Below her, the ground was a burr yellow... a vast, hostile, unending desert. The air was clean, sterile with sand dust, and offered no oxygen, no support, only the cold drag of physics optimized against them.

Vera stared out the reinforced viewport, her face pale with shock. She had expected resistance, not a fundamental alteration of the environment.

'This atmosphere is really a disaster for living creatures like us.' A unified thought flashed through the whole tactical team operating these carriers.

The view of the annihilated horde... the Giant Zombies crumpled like discarded toys, the sand dunes covered with the corpses of Rat Swarm. Now combined with the oppressive gravity to form a devastating, silent threat assessment.

"Status report!" Vera hurriedly demanded.

"We're stable, barely. But fuel consumption is critica.We cannot sustain this flight for more than fifteen minutes. The G-forces will rip the old hulls apart if we try to maneuver at attack speed!" The operators hurriedly replied.

Vera's eyes scanned the hostile, empty horizon, thinking the plan had failed before implementation.

They couldn't fly high to scout, they couldn't fly fast to evade, and they couldn't hover to launch a stable barrage, they were just the three naked flying targets, struggling to stay airborne under hostile physics.

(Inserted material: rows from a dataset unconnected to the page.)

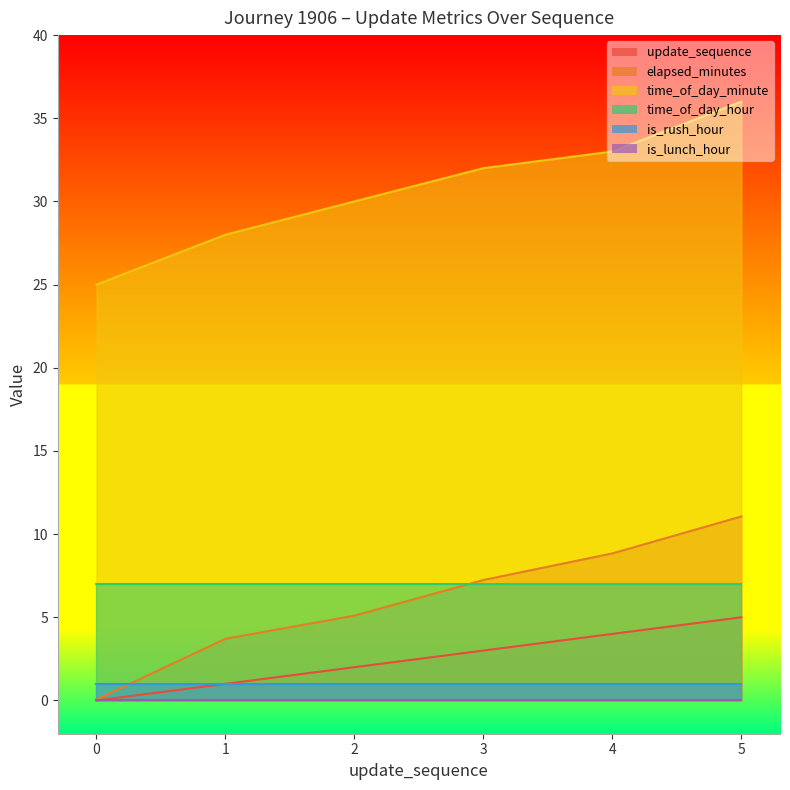

What is the maximum value for elapsed_minutes?

11.1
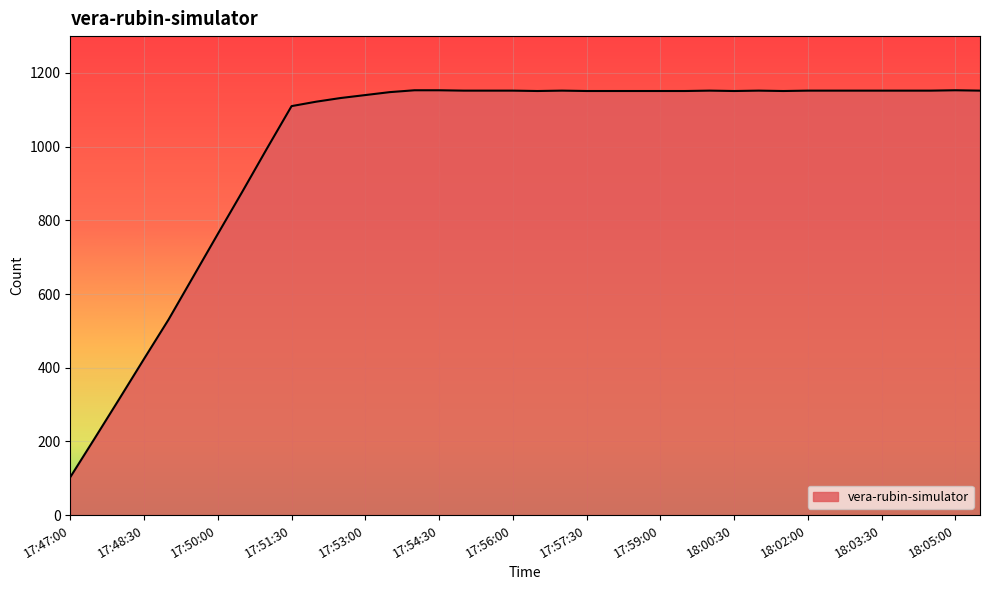

What is the average value?

1004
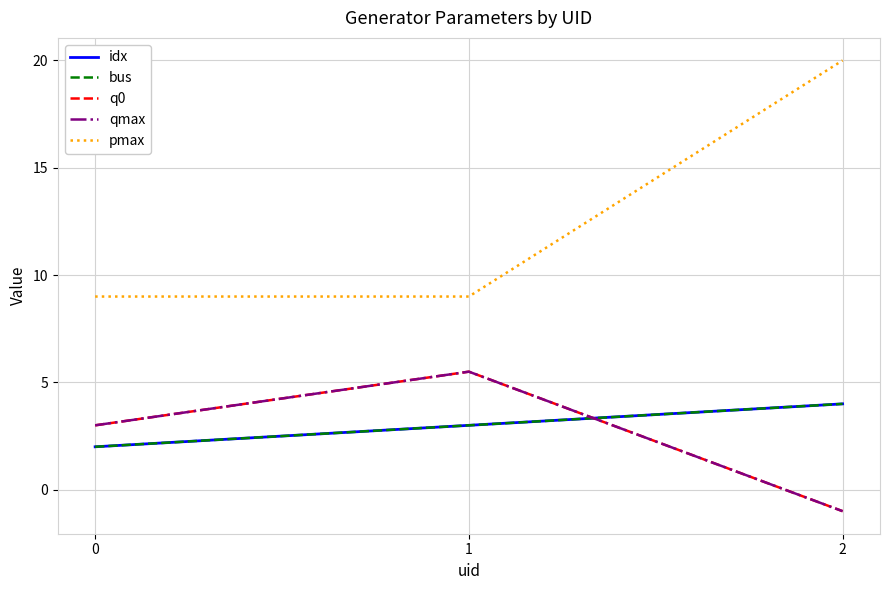

Rank the categories by idx value from highest to lowest.

2, 1, 0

'Kai was wrong. This isn't a game of war between civilizations; it's a test of nature. Our world's old and salvaged technology is utterly incompatible with this world's physics.'

She remembered Kai's primary order: The carriers' safe return is the priority.

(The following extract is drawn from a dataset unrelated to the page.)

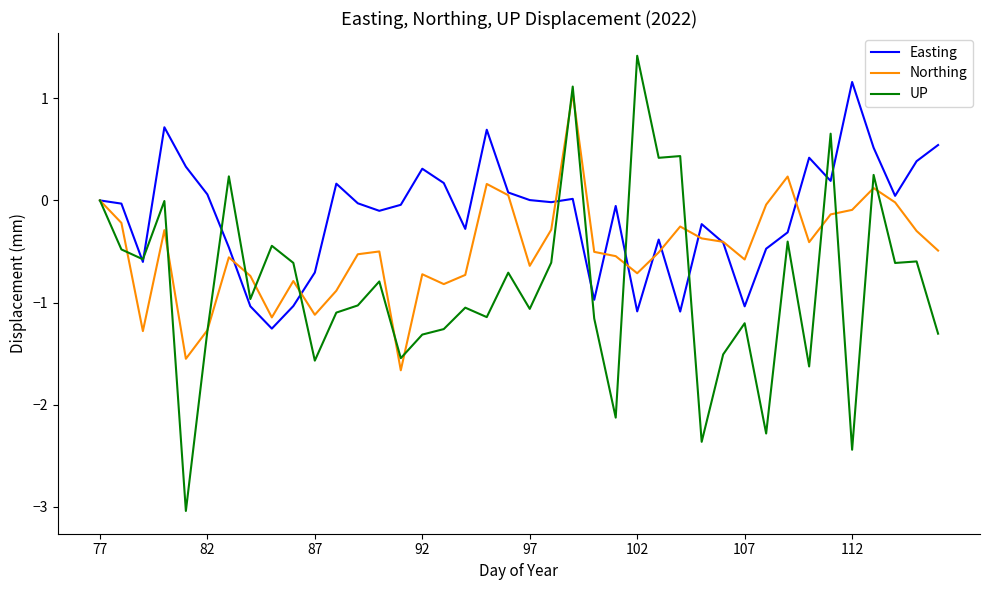

Which series has the largest total across all categories?

Easting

Vera slammed her fist onto the console in anger. The sheer, overwhelming superiority of the enemy, achieved not by firepower but by planetary difference, was a profound defeat for their civilization.

"Abort the mission! Full reverse thrust! All units, turn around and get us back into the portal now!" She raised her head and commanded, her pupils filled with unwillingness.

The operators immediately obeyed and started controlling the aircraft carriers.

The three colossal carriers struggled, the physics of UHS1 fighting them every inch of the way, but Vers and the tactical team, fueled by a panicked desperation, managed to wrestle the heavy airframes into a sharp, fuel-guzzling turn.

They sped back toward the colossal golden-red vortex, abandoning the offensive before a single missile could be launched.